▶ WORK TO COMPLETE
In the forum discussion of Tesla production below, write out the passage from "So is the problem" up to and including "be totally sprawly.", word for word.

** start of TEXT BLOCK **

A history lesson on production from the Q2 2018 letter:

“During the month of July, we have repeated weekly production of approximately 5,000 Model 3 cars multiple times while also producing 2,000 Model S and X per week. Having achieved our 5,000 per week milestone, we will now continue to increase that further, with our aim being to produce 6,000 Model 3 vehicles per week by late August. We then expect to increase production over the next few quarters beyond 6,000 per week, while keeping additional capex limited.”

I dont mean to sound like a troll. But we’re still not hitting an average of 5k per week over a 13 week quarter. People that are expecting some miracle dust to lead to a GAAP profit in Q1 or 500k total deliveries in 2019 need a reality check.

So is the problem demand, production or cash on hand for working capital?

Production. I mean this is obvious, right?
 
OT

But that only works where people and jobs are in a tightly congested areas. Not the case in many North American cities where jobs and people are spread out.
Sure. But I can point to at least one good electric urban rail line location in practically every city with a population of 500,000 or more. To get to those population levels, you can't be totally sprawly.

To their credit some of these larger cities are building said lines. Others (cough, Columbus Ohio, cough) are not.
 
I posted this in the near future quarterly financials thread but would like more input about it. I'm curious what others think about likely revenue growth over the next 18 months. This model projects deliveries of 344,000, so a miss on guidance of 360,000+ for 2019.
I think that's a reasonable miss to expect at this point. I have a very difficult time going much higher than these delivery numbers right now. Do others think, based upon the execution we are seeing, that these numbers are overly conservative? I think this illustrates just how amazing Q3 and Q4 2018 were. From a revenue standpoint, they were rather incredible. These numbers at least point to Q4 2019 finally reaching the revenue achieved in Q4 2018. I think it's very unlikely to occur before then. Q1 2020 drops back down below Q4 2018 revenue level due to S/X seasonality and decreasing model 3 ASPs. It's back up above in Q2 2020. This model assumes Tesla reaches a production level of about 7,500 by the end of 2019. Again, this is auto revenue only. Obviously, this involves a lot of guesswork about deliveries and ASP.

** end of TEXT BLOCK **
** start of DATA LISTING **

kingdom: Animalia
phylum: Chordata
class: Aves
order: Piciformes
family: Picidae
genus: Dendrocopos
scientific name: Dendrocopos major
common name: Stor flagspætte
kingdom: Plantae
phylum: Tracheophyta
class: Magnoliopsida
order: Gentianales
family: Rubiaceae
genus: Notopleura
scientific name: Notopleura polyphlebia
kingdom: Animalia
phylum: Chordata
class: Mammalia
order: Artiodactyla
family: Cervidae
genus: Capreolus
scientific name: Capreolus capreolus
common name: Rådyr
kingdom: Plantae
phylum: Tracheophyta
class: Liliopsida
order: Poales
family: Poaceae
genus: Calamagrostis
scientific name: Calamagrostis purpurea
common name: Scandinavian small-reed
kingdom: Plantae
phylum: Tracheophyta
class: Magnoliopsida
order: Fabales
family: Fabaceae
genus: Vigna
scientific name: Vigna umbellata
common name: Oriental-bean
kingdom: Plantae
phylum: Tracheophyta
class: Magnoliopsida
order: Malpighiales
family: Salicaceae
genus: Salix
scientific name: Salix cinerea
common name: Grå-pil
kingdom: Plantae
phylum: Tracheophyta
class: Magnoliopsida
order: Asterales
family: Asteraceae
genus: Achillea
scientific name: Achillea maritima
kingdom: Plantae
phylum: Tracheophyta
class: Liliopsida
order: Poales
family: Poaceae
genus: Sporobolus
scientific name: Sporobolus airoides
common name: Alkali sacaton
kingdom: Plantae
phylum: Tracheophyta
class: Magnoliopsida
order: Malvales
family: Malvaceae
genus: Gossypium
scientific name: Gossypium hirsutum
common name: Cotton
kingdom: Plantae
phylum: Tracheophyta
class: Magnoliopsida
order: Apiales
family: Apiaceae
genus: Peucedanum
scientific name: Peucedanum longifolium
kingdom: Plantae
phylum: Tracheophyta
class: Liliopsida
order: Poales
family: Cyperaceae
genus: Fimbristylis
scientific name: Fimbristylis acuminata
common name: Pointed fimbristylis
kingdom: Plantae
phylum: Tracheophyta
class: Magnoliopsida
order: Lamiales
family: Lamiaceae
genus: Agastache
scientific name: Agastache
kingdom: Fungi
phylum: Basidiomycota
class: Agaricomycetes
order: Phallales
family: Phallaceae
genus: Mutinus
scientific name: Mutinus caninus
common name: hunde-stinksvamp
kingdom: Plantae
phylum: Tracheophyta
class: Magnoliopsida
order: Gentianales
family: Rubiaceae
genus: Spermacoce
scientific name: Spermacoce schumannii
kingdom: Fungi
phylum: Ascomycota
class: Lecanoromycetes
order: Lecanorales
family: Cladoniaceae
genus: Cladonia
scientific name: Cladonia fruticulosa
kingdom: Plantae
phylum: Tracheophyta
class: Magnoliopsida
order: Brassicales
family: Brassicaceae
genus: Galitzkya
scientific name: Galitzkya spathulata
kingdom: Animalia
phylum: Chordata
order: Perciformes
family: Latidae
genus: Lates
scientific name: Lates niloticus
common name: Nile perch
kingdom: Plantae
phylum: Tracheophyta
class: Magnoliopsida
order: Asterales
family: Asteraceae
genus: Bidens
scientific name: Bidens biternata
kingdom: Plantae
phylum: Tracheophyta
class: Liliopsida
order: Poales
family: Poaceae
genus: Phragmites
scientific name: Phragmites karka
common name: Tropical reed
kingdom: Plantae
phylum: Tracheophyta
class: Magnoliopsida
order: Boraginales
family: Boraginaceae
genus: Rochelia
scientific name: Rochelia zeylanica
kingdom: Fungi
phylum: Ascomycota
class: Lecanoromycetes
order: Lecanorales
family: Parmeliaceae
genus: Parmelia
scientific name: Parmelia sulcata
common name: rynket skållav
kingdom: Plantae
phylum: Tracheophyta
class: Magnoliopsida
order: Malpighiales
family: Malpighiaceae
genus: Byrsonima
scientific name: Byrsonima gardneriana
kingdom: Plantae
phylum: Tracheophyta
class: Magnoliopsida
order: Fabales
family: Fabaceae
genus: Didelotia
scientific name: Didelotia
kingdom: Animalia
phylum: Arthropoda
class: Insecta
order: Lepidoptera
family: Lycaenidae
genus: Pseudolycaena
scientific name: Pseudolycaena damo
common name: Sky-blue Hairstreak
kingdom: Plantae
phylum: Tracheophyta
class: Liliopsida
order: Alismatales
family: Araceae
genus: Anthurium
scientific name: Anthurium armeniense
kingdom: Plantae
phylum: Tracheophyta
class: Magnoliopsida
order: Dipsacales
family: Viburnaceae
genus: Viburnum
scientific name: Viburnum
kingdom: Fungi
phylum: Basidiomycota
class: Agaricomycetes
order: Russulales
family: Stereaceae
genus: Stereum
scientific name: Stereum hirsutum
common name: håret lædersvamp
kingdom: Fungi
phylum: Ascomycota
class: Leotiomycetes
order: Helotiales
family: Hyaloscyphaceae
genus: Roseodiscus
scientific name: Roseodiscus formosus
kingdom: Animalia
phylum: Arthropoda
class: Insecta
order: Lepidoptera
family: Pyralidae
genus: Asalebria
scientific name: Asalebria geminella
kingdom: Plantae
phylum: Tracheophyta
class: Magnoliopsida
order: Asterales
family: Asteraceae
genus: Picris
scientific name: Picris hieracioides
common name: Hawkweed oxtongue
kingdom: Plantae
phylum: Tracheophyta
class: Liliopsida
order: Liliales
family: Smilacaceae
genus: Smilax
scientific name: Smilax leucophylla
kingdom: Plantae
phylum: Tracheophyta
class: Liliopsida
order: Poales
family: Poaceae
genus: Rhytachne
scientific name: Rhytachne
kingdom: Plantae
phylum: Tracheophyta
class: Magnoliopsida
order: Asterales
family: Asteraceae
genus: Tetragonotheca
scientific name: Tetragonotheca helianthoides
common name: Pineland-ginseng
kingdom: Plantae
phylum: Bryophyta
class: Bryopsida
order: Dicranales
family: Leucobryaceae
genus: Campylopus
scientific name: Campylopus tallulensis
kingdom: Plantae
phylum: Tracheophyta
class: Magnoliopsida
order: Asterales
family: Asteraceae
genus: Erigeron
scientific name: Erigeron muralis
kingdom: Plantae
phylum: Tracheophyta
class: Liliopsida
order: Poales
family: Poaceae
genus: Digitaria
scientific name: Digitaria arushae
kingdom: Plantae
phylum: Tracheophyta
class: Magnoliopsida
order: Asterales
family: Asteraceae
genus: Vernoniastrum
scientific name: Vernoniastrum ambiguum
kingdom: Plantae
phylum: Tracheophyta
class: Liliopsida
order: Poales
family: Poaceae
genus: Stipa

** end of DATA LISTING **

▶ RESULT
So is the problem demand, production or cash on hand for working capital?

Production. I mean this is obvious, right?
 
OT

But that only works where people and jobs are in a tightly congested areas. Not the case in many North American cities where jobs and people are spread out.
Sure. But I can point to at least one good electric urban rail line location in practically every city with a population of 500,000 or more. To get to those population levels, you can't be totally sprawly.